Start by educating children in an age-appropriate way about staying safe. This includes teaching them to avoid situations and people that might be risky. Unfortunately, most abuse happens in an environment where we assume our children should be safe – with a relative, family friend or other person entrusted with our children’s safety – so we need to do more than this.
Preschool-age children need to learn the appropriate names for their body parts and know that they have the right to say “no” to any touches that make them uncomfortable – no matter who does the touching. Discuss with your child that it is important to tell you if anyone says to keep a secret.
Teach your children your phone number and how and when to call 911. A friend of mine once saw a parent in a crowd situation write her own phone number on her child’s arm with an indelible pen – not a bad idea if you are concerned about getting separated.
Talk with your children about staying away from strangers and how to get away from a scary situation. Recently, a local fifth-grade girl was approached by a man she did not know who offered her a ride to school. She said “no” multiple times, went to a bus stop where other kids were waiting and then told the bus driver about the incident. This is the yell (yell “no”), run (to a safe place) and tell (a trusted adult) concept that all children should be taught.

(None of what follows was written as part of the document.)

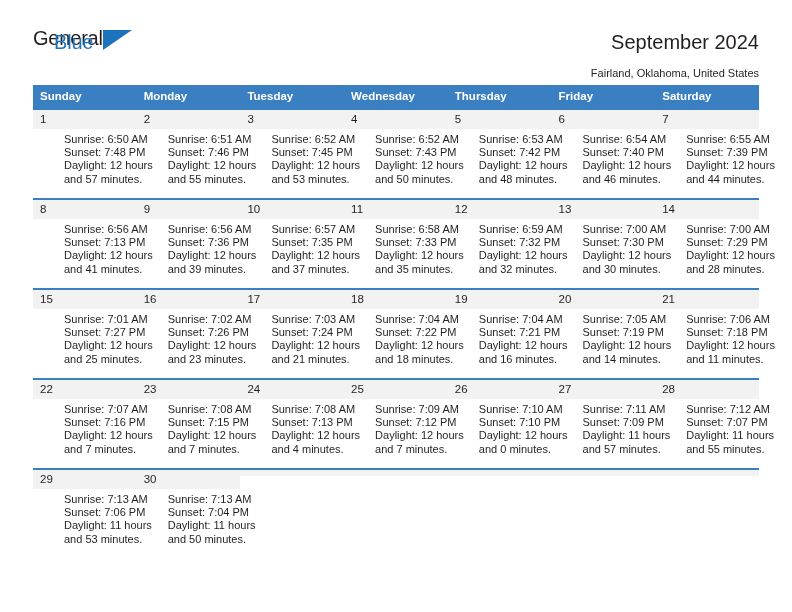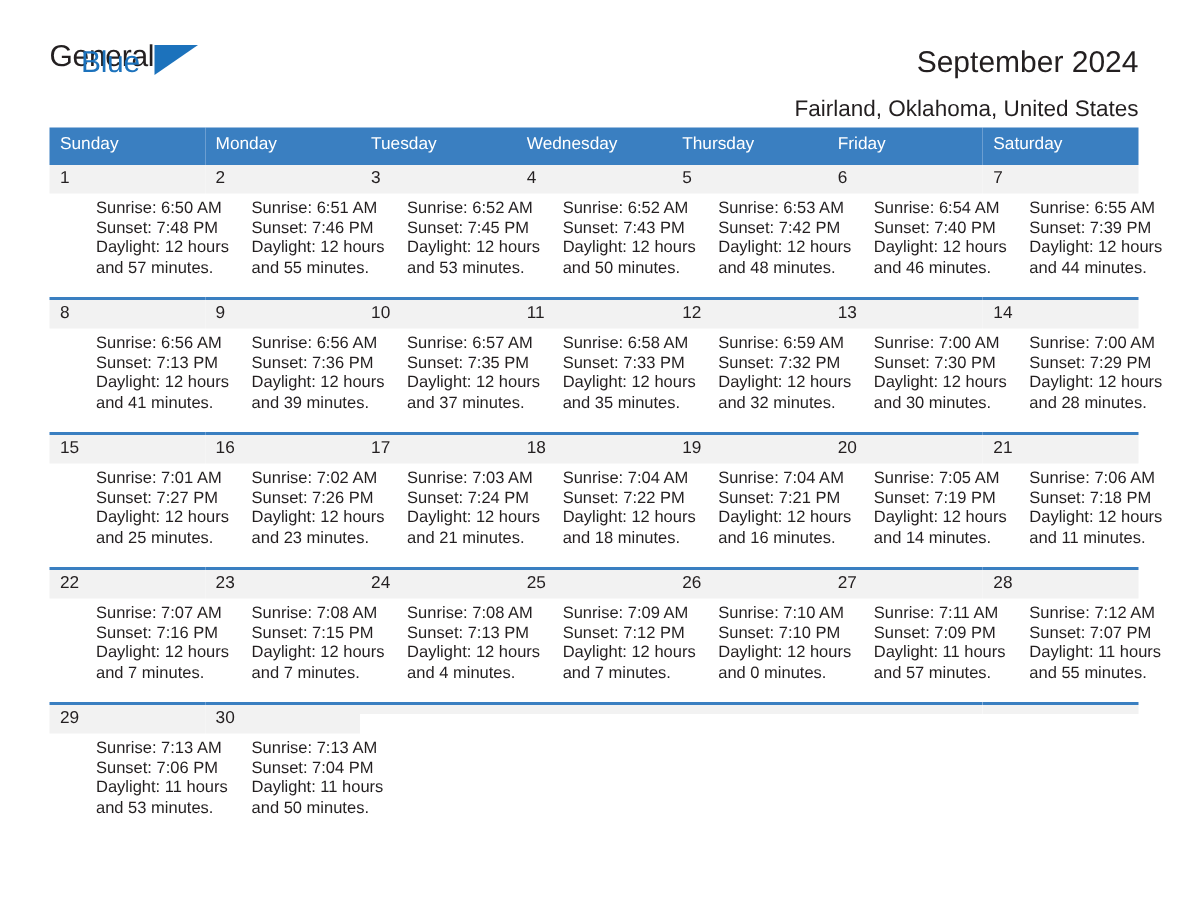"Fairland, Oklahoma, United States" .cal-subtitle { font-size: 15px -> 11px }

Middle school and teenage kids also need protection. Discuss a buddy system for times when your child is away from home. Develop a plan for staying safe at home if children need to be alone – such as not opening the door to strangers, not letting others know they are alone and not taking medications that are in the cabinets.
Establish and frequently review your rules (for inside and outside the home) regarding sexual conduct, Internet use, substance use and curfew hours. Help your children develop plans for avoiding situations with their peers that would make them uncomfortable or more likely to break those rules.
Being sensitive to your child’s reaction, responses and level of communication is crucial. Keep it a discussion and listen as well as give advice. Teens are more likely to follow rules when they understand and take ownership of them.
Some parents may find these discussions difficult. It is natural to not want to let a young child know that there are “bad people” in the world. A teenager who is already rebellious may not cooperate with our protection efforts. There are resources to help you, including www.safeteens.com and www.keepyourchildsafe.org, which has everything from conversation starters to printable information that you can read with your young child. And, of course, your primary health care provider is a good resource, too. Keeping children safe is always a group effort.